DATA:
######

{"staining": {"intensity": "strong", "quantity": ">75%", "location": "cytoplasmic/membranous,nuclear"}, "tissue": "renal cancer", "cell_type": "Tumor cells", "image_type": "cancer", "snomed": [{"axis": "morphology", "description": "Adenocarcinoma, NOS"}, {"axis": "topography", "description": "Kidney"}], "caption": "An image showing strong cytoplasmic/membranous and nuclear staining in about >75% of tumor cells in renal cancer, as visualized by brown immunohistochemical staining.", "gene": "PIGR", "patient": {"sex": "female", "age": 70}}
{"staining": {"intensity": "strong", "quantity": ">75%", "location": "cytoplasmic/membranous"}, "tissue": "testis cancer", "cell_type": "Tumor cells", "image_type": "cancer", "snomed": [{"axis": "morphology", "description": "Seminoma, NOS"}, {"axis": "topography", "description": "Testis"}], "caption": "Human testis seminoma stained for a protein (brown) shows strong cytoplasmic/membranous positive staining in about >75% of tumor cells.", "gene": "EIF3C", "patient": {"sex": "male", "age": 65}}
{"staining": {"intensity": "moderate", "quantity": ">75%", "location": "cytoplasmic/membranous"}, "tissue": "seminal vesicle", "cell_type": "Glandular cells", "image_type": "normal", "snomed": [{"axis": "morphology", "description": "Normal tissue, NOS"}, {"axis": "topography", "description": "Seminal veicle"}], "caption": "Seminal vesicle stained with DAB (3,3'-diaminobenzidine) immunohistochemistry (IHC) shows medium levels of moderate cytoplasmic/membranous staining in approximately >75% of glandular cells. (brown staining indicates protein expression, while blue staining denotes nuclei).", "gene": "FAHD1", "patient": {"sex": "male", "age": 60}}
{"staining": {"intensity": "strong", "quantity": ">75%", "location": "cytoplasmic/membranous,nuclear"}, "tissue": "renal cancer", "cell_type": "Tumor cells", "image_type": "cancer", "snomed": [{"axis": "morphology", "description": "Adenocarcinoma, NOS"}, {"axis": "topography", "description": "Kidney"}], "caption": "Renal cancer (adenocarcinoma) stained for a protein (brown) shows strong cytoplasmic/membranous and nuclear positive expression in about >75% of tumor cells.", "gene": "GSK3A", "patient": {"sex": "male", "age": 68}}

######

EXERCISE GOAL: Each line above is to be repeated exactly.

YOUR RESPONSE:
{"staining": {"intensity": "strong", "quantity": ">75%", "location": "cytoplasmic/membranous,nuclear"}, "tissue": "renal cancer", "cell_type": "Tumor cells", "image_type": "cancer", "snomed": [{"axis": "morphology", "description": "Adenocarcinoma, NOS"}, {"axis": "topography", "description": "Kidney"}], "caption": "An image showing strong cytoplasmic/membranous and nuclear staining in about >75% of tumor cells in renal cancer, as visualized by brown immunohistochemical staining.", "gene": "PIGR", "patient": {"sex": "female", "age": 70}}
{"staining": {"intensity": "strong", "quantity": ">75%", "location": "cytoplasmic/membranous"}, "tissue": "testis cancer", "cell_type": "Tumor cells", "image_type": "cancer", "snomed": [{"axis": "morphology", "description": "Seminoma, NOS"}, {"axis": "topography", "description": "Testis"}], "caption": "Human testis seminoma stained for a protein (brown) shows strong cytoplasmic/membranous positive staining in about >75% of tumor cells.", "gene": "EIF3C", "patient": {"sex": "male", "age": 65}}
{"staining": {"intensity": "moderate", "quantity": ">75%", "location": "cytoplasmic/membranous"}, "tissue": "seminal vesicle", "cell_type": "Glandular cells", "image_type": "normal", "snomed": [{"axis": "morphology", "description": "Normal tissue, NOS"}, {"axis": "topography", "description": "Seminal veicle"}], "caption": "Seminal vesicle stained with DAB (3,3'-diaminobenzidine) immunohistochemistry (IHC) shows medium levels of moderate cytoplasmic/membranous staining in approximately >75% of glandular cells. (brown staining indicates protein expression, while blue staining denotes nuclei).", "gene": "FAHD1", "patient": {"sex": "male", "age": 60}}
{"staining": {"intensity": "strong", "quantity": ">75%", "location": "cytoplasmic/membranous,nuclear"}, "tissue": "renal cancer", "cell_type": "Tumor cells", "image_type": "cancer", "snomed": [{"axis": "morphology", "description": "Adenocarcinoma, NOS"}, {"axis": "topography", "description": "Kidney"}], "caption": "Renal cancer (adenocarcinoma) stained for a protein (brown) shows strong cytoplasmic/membranous and nuclear positive expression in about >75% of tumor cells.", "gene": "GSK3A", "patient": {"sex": "male", "age": 68}}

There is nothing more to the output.